### What is asked
Return verbatim the lines of the data below, from the line with "common name: Narrow-panicle rush" to the line with "family: Brassicaceae", including both of those lines.

### Records shown
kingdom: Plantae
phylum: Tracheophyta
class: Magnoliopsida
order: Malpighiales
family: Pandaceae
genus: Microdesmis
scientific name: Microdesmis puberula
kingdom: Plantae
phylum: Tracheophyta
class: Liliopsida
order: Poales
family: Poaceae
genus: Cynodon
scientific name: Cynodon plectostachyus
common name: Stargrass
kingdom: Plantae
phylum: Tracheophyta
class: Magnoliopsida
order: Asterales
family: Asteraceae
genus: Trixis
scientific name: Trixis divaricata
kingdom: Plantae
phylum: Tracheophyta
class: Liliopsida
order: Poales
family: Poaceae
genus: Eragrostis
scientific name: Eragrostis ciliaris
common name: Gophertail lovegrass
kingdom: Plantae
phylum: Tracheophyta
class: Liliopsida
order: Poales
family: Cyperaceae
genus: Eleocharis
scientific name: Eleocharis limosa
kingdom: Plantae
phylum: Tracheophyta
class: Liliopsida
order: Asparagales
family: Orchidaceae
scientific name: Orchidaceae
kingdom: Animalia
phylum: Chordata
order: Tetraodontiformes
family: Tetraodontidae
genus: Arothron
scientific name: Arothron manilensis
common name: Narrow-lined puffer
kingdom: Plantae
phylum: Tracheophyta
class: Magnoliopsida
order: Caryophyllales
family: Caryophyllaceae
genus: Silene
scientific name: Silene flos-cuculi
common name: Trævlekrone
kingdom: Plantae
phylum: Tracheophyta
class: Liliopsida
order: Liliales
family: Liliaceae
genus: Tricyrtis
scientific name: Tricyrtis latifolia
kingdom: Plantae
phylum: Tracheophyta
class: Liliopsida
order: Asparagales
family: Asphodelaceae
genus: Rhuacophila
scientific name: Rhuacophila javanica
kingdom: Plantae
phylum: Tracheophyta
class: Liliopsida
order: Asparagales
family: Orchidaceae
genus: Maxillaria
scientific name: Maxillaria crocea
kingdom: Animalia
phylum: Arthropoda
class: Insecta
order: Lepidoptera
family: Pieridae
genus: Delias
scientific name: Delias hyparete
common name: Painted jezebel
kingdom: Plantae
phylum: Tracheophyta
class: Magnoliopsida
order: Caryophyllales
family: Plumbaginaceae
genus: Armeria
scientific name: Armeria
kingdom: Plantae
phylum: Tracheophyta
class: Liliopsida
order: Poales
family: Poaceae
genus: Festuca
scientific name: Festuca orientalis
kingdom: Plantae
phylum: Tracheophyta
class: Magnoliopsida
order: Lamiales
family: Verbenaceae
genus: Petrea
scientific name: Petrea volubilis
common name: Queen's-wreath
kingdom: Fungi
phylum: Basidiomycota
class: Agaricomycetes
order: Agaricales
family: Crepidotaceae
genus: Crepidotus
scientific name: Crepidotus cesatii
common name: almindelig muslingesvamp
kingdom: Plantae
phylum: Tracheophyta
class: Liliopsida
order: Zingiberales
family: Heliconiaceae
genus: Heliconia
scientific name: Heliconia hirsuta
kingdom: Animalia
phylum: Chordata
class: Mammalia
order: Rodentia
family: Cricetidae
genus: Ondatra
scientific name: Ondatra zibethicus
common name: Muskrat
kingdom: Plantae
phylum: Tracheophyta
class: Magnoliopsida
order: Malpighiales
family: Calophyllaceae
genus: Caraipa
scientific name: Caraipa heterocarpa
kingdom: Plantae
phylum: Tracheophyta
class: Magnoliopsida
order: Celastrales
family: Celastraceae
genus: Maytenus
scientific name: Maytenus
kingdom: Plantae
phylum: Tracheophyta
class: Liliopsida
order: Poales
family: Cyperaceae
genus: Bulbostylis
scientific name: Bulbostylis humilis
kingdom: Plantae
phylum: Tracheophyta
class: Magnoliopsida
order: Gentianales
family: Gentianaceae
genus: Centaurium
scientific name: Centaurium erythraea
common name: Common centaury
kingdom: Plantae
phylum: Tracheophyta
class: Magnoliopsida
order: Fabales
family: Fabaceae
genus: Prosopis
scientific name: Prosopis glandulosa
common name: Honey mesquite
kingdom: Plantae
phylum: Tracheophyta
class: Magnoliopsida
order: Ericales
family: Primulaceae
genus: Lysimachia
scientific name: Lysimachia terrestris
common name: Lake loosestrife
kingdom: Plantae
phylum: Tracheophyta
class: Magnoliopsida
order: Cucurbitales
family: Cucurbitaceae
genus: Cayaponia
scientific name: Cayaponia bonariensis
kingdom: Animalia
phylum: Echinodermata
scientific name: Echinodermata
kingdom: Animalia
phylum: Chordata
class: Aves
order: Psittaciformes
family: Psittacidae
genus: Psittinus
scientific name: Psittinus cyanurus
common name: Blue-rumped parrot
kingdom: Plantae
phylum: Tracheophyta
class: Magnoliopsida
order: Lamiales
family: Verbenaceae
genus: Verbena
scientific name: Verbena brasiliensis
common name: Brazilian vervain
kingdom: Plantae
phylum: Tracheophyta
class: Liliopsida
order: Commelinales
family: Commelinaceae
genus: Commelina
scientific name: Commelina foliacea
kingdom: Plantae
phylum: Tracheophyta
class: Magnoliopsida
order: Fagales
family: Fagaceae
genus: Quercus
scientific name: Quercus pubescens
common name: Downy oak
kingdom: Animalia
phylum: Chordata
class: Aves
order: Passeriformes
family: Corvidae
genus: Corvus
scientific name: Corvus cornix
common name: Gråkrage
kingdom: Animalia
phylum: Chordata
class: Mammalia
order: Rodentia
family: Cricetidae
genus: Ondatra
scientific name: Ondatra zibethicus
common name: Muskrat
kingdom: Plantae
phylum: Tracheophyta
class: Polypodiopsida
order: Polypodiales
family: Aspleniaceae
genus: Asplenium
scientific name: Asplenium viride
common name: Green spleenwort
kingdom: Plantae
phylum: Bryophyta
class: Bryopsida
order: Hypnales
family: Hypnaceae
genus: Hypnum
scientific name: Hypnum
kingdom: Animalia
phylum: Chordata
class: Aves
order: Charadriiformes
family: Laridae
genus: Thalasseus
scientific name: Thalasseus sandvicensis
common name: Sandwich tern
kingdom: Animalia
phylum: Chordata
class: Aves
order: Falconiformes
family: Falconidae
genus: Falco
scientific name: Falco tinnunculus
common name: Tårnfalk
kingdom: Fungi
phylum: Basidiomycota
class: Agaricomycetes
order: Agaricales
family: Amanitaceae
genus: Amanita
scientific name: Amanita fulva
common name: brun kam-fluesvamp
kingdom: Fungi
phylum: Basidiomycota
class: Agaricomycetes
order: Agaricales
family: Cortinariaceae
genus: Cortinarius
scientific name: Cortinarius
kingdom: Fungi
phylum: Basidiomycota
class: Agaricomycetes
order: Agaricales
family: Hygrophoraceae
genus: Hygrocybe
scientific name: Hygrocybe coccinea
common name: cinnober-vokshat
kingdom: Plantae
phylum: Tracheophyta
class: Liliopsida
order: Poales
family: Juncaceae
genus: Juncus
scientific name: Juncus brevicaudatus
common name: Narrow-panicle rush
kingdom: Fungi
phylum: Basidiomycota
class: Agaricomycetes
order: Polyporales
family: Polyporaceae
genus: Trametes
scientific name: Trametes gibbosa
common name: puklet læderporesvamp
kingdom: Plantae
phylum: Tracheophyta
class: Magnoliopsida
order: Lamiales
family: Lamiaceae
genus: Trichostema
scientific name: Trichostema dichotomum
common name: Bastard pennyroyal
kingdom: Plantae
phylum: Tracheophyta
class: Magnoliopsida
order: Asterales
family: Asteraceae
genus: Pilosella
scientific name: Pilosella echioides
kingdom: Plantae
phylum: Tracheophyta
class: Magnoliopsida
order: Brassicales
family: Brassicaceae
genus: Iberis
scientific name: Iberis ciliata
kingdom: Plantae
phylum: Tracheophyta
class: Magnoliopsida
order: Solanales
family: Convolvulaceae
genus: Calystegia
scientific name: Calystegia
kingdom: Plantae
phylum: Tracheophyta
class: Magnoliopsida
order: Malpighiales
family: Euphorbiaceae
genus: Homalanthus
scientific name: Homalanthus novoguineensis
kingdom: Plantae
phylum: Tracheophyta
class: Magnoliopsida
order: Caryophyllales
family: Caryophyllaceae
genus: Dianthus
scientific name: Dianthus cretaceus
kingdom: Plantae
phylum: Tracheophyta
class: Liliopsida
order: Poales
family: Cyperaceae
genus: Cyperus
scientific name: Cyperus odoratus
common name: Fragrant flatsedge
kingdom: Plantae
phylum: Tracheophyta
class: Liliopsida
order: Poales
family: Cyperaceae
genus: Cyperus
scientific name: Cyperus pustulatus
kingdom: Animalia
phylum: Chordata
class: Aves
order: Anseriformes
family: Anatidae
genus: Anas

### Final result
common name: Narrow-panicle rush
kingdom: Fungi
phylum: Basidiomycota
class: Agaricomycetes
order: Polyporales
family: Polyporaceae
genus: Trametes
scientific name: Trametes gibbosa
common name: puklet læderporesvamp
kingdom: Plantae
phylum: Tracheophyta
class: Magnoliopsida
order: Lamiales
family: Lamiaceae
genus: Trichostema
scientific name: Trichostema dichotomum
common name: Bastard pennyroyal
kingdom: Plantae
phylum: Tracheophyta
class: Magnoliopsida
order: Asterales
family: Asteraceae
genus: Pilosella
scientific name: Pilosella echioides
kingdom: Plantae
phylum: Tracheophyta
class: Magnoliopsida
order: Brassicales
family: Brassicaceae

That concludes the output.